§ **THE PROBLEM**
Reproduce each line of the entries that carries "APPROVAL".

(Saved data entries)
* * *
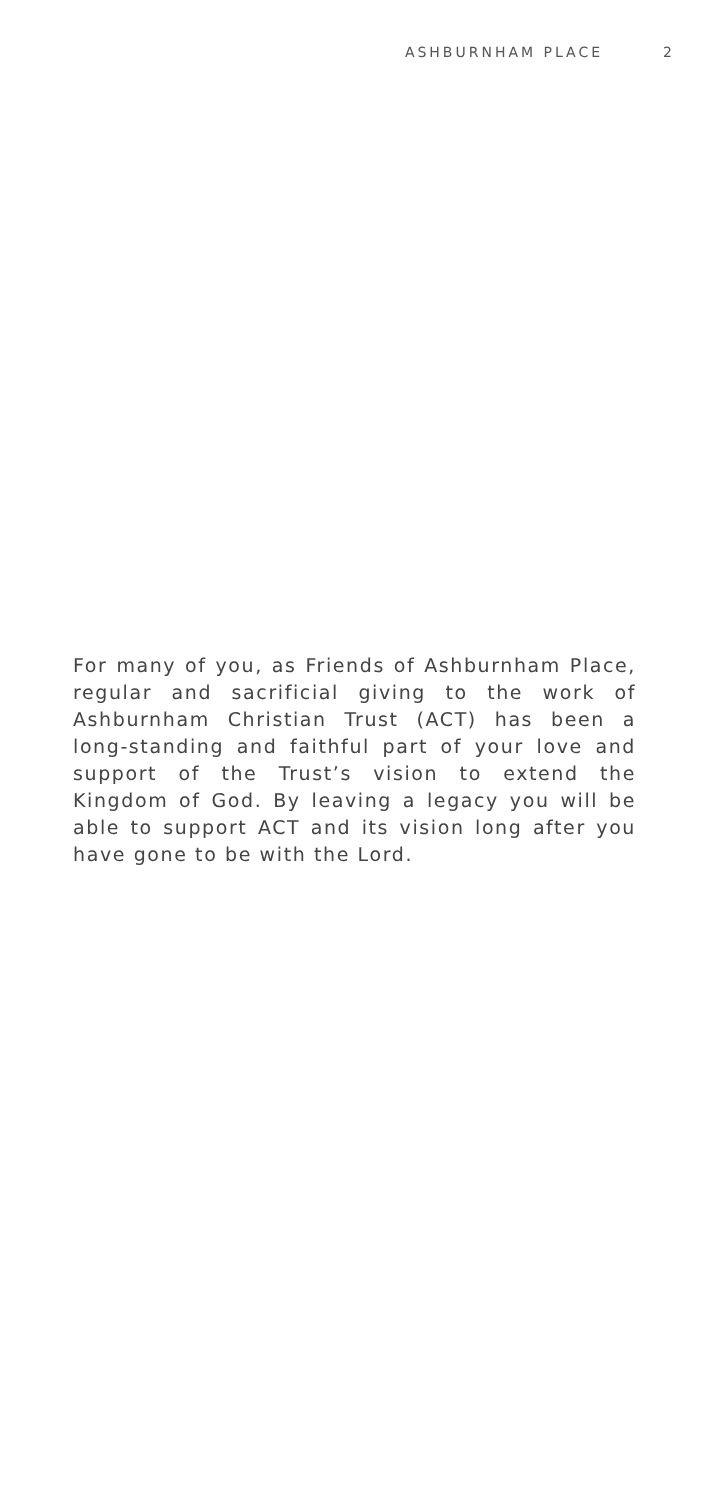ASHBURNHAM PLACE 2
For many of you, as Friends of Ashburnham Place, regular and sacrificial giving to the work of Ashburnham Christian Trust (ACT) has been a long-standing and faithful part of your love and support of the Trust’s vision to extend the Kingdom of God. By leaving a legacy you will be able to support ACT and its vision long after you have gone to be with the Lord.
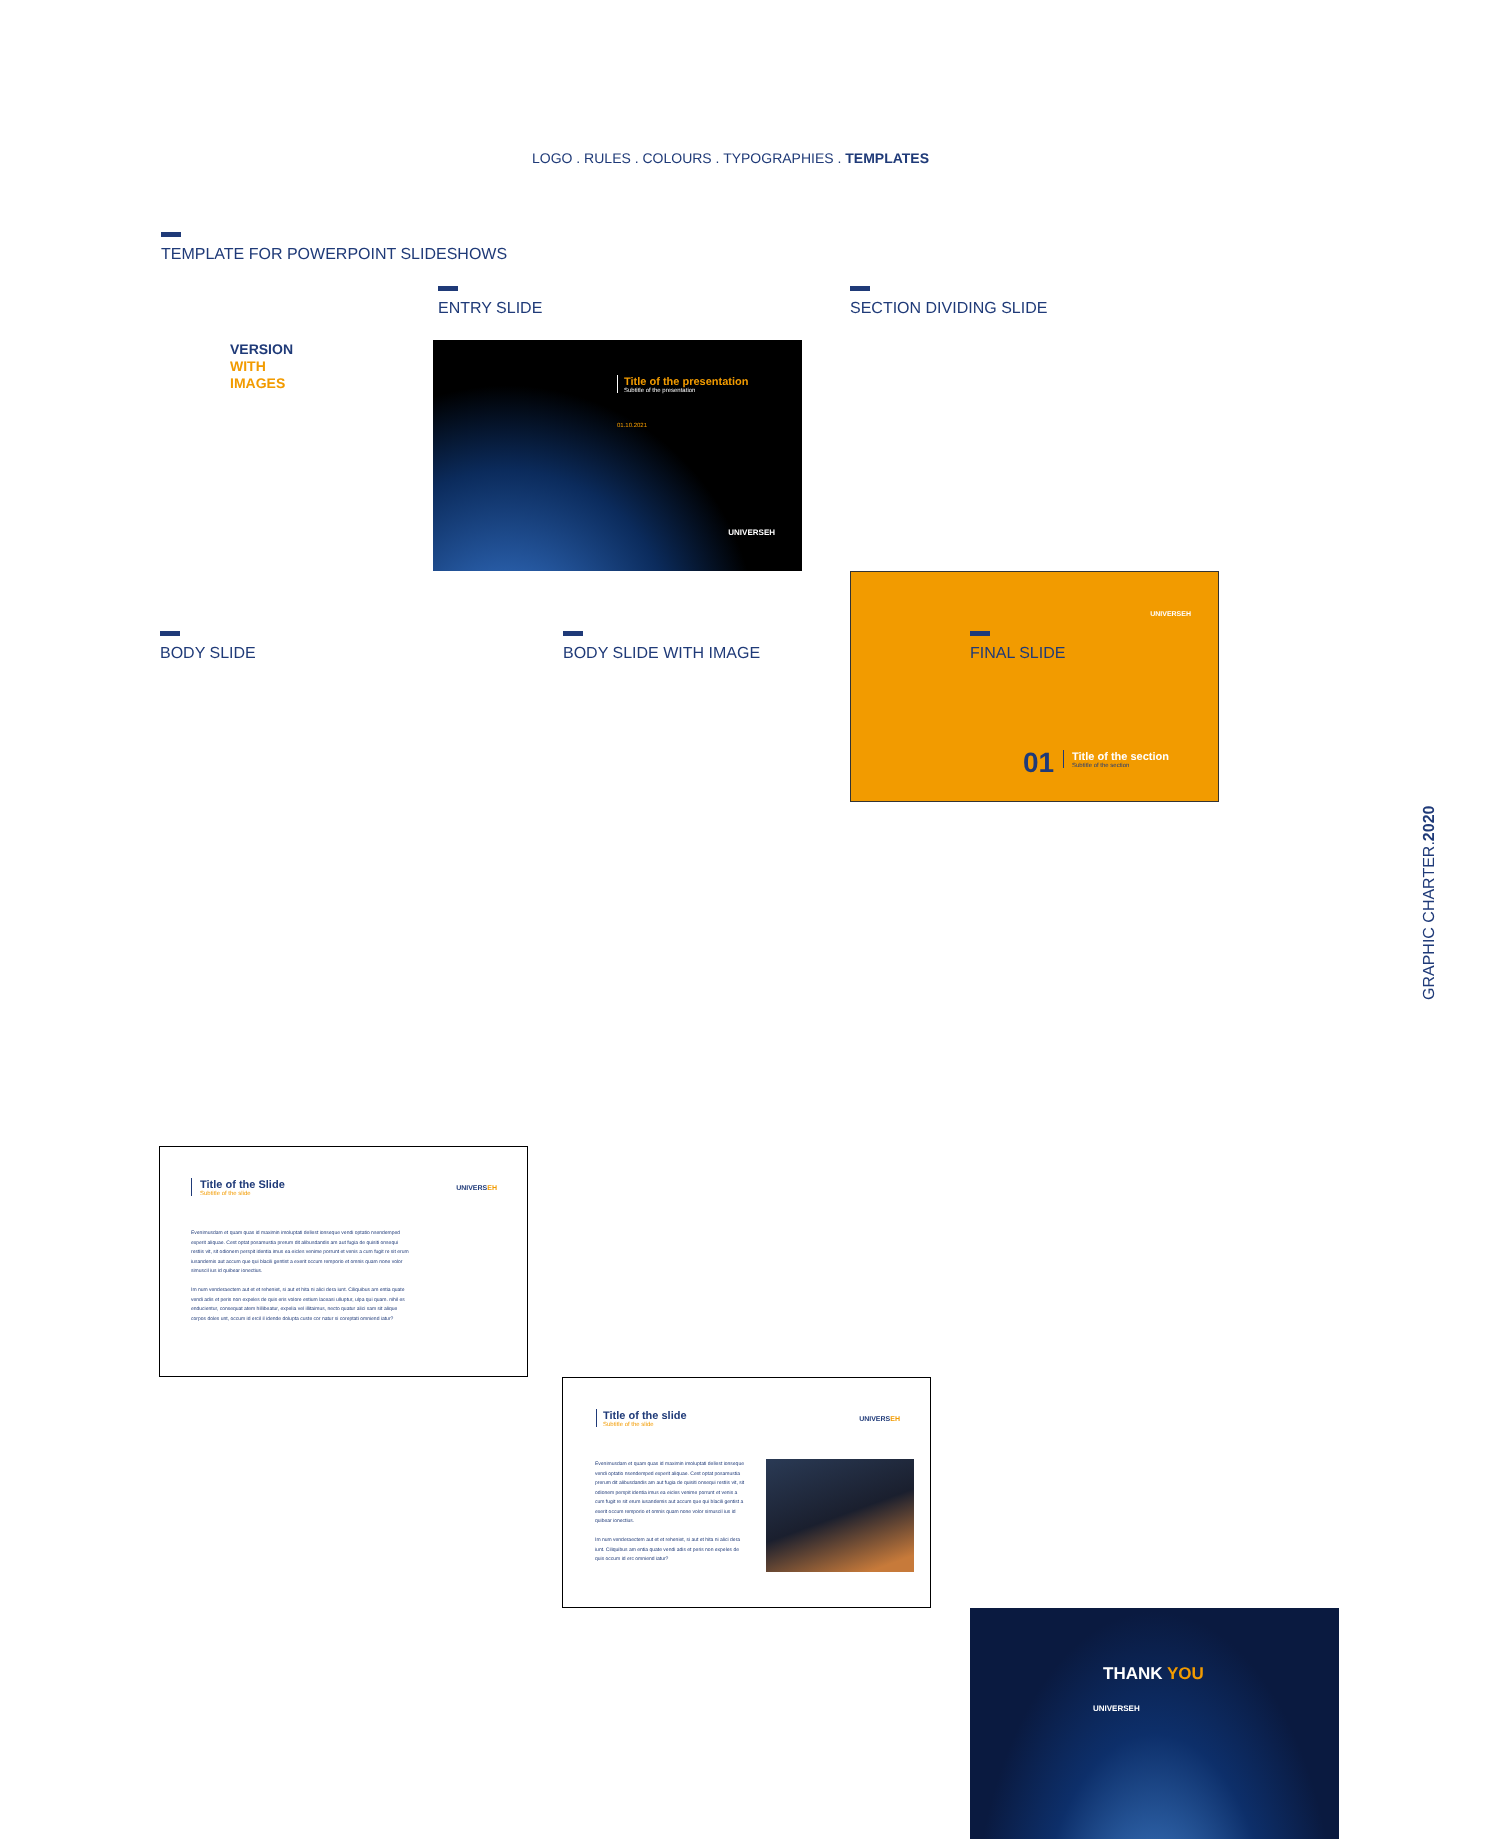LOGO . RULES . COLOURS . TYPOGRAPHIES . TEMPLATES
TEMPLATE FOR POWERPOINT SLIDESHOWS
VERSION
WITH
IMAGES
ENTRY SLIDE SECTION DIVIDING SLIDE
Title of the presentation
Subtitle of the presentation
01.10.2021
UNIVERSEH
UNIVERSEH
01
Title of the section
Subtitle of the section
BODY SLIDE BODY SLIDE WITH IMAGE FINAL SLIDE
Title of the Slide
Subtitle of the slide
UNIVERSEH
Evenimusdam et quam quas id maximin imoluptati dellest ionseque vendi optatio nsendemped experit aliquae. Cest optat posamustia prerum dit alibusdandis am aut fugia de quisiti onsequi restiis vit, sit odionem perspit identia imus ea eicles venime porrunt et venis a cum fugit re sit erum iusandemis aut accum que qui blacili gentist a exerit occum remporio et omnis quam none volor simuscil ius id quibear ionectius.
Im num venderaectem aut et et reheniet, si aut et hita ni alici dera iunt. Ciliquibus am entia quate vendi adis et peris non expeles de quis eris volore estium laceasi ulluptur, ulpa qui quam. nihil es enducientur, consequat atem hillibeatur, expelia vel illitaimus, necto quatur alici sam sit alique corpos doles unt, occum id ercil il idende dolupta custe cor natur si coreptati omniend iatur?
Title of the slide
Subtitle of the slide
UNIVERSEH
Evenimusdam et quam quas id maximin imoluptati dellest ionseque vendi optatio nsendemped experit aliquae. Cest optat posamustia prerum dit alibusdandis am aut fugia de quisiti onsequi restiis vit, sit odionem perspit identia imus ea eicles venime porrunt et venis a cum fugit re sit erum iusandemis aut accum que qui blacili gentist a exerit occum remporio et omnis quam none volor simuscil ius id quibear ionectius.
Im num venderaectem aut et et reheniet, si aut et hita ni alici dera iunt. Ciliquibus am entia quate vendi adis et peris non expeles de quis occum id erc omniend iatur?
THANK YOU
UNIVERSEH
GRAPHIC CHARTER.2020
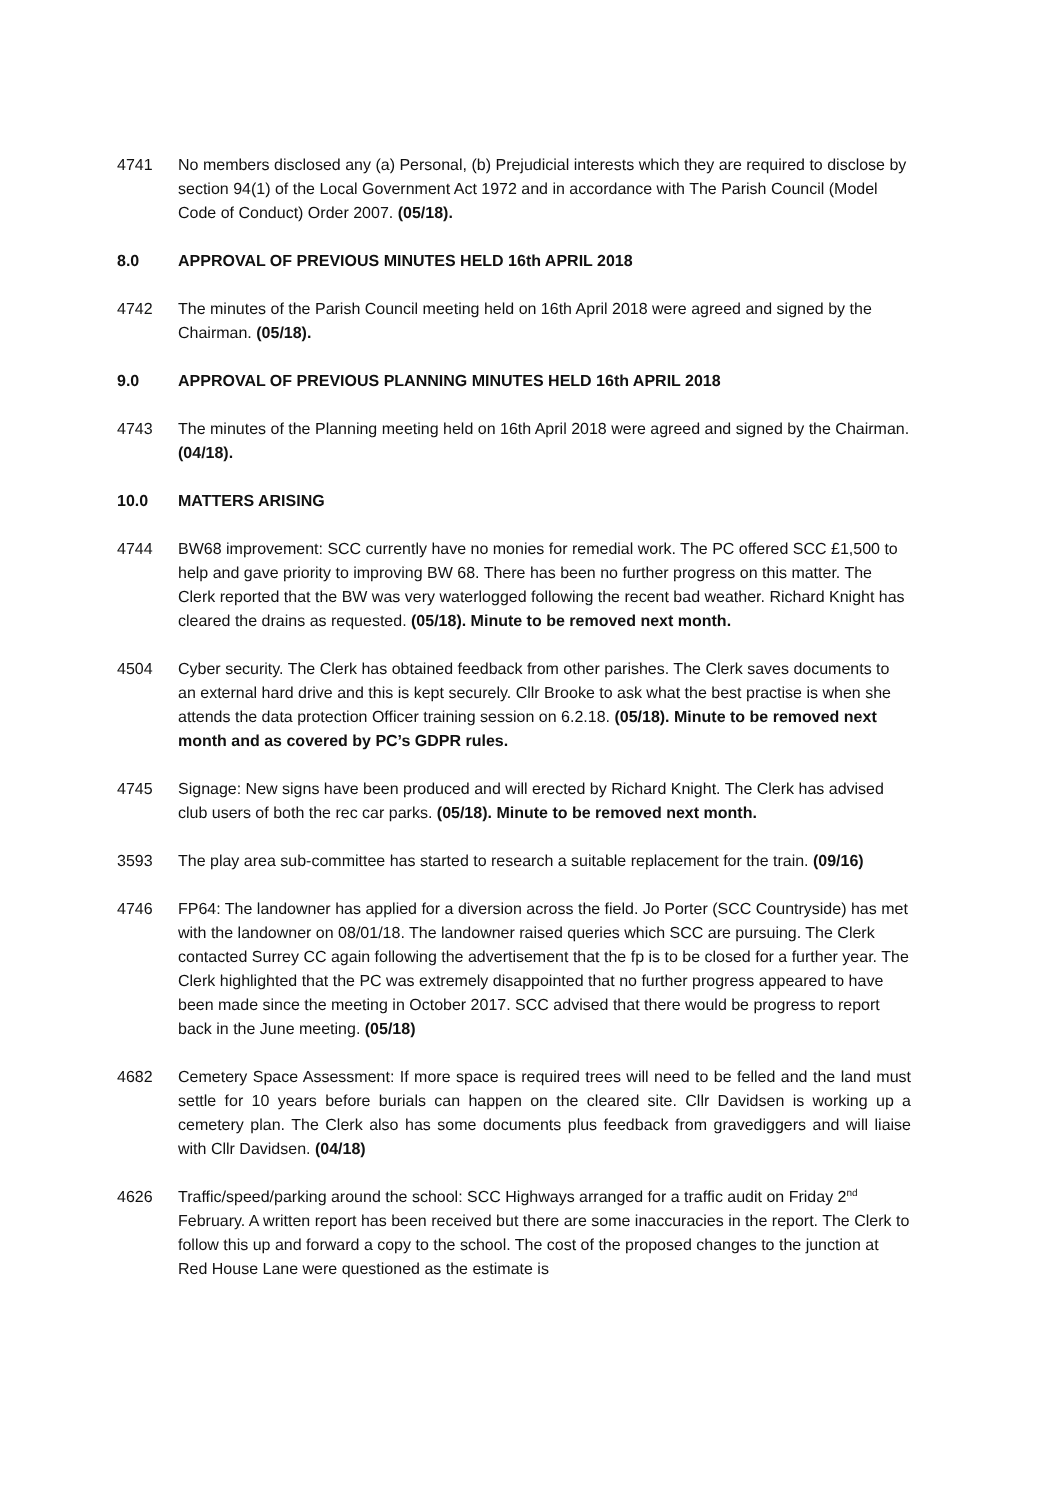4741 No members disclosed any (a) Personal, (b) Prejudicial interests which they are required to disclose by section 94(1) of the Local Government Act 1972 and in accordance with The Parish Council (Model Code of Conduct) Order 2007. (05/18).
8.0 APPROVAL OF PREVIOUS MINUTES HELD 16th APRIL 2018
4742 The minutes of the Parish Council meeting held on 16th April 2018 were agreed and signed by the Chairman. (05/18).
9.0 APPROVAL OF PREVIOUS PLANNING MINUTES HELD 16th APRIL 2018
4743 The minutes of the Planning meeting held on 16th April 2018 were agreed and signed by the Chairman. (04/18).
10.0 MATTERS ARISING
4744 BW68 improvement: SCC currently have no monies for remedial work. The PC offered SCC £1,500 to help and gave priority to improving BW 68. There has been no further progress on this matter. The Clerk reported that the BW was very waterlogged following the recent bad weather. Richard Knight has cleared the drains as requested. (05/18). Minute to be removed next month.
4504 Cyber security. The Clerk has obtained feedback from other parishes. The Clerk saves documents to an external hard drive and this is kept securely. Cllr Brooke to ask what the best practise is when she attends the data protection Officer training session on 6.2.18. (05/18). Minute to be removed next month and as covered by PC’s GDPR rules.
4745 Signage: New signs have been produced and will erected by Richard Knight. The Clerk has advised club users of both the rec car parks. (05/18). Minute to be removed next month.
3593 The play area sub-committee has started to research a suitable replacement for the train. (09/16)
4746 FP64: The landowner has applied for a diversion across the field. Jo Porter (SCC Countryside) has met with the landowner on 08/01/18. The landowner raised queries which SCC are pursuing. The Clerk contacted Surrey CC again following the advertisement that the fp is to be closed for a further year. The Clerk highlighted that the PC was extremely disappointed that no further progress appeared to have been made since the meeting in October 2017. SCC advised that there would be progress to report back in the June meeting. (05/18)
4682 Cemetery Space Assessment: If more space is required trees will need to be felled and the land must settle for 10 years before burials can happen on the cleared site. Cllr Davidsen is working up a cemetery plan. The Clerk also has some documents plus feedback from gravediggers and will liaise with Cllr Davidsen. (04/18)
4626 Traffic/speed/parking around the school: SCC Highways arranged for a traffic audit on Friday 2<sup>nd</sup> February. A written report has been received but there are some inaccuracies in the report. The Clerk to follow this up and forward a copy to the school. The cost of the proposed changes to the junction at Red House Lane were questioned as the estimate is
* * *
§ **RESPONSE AREA**
8.0 APPROVAL OF PREVIOUS MINUTES HELD 16th APRIL 2018
9.0 APPROVAL OF PREVIOUS PLANNING MINUTES HELD 16th APRIL 2018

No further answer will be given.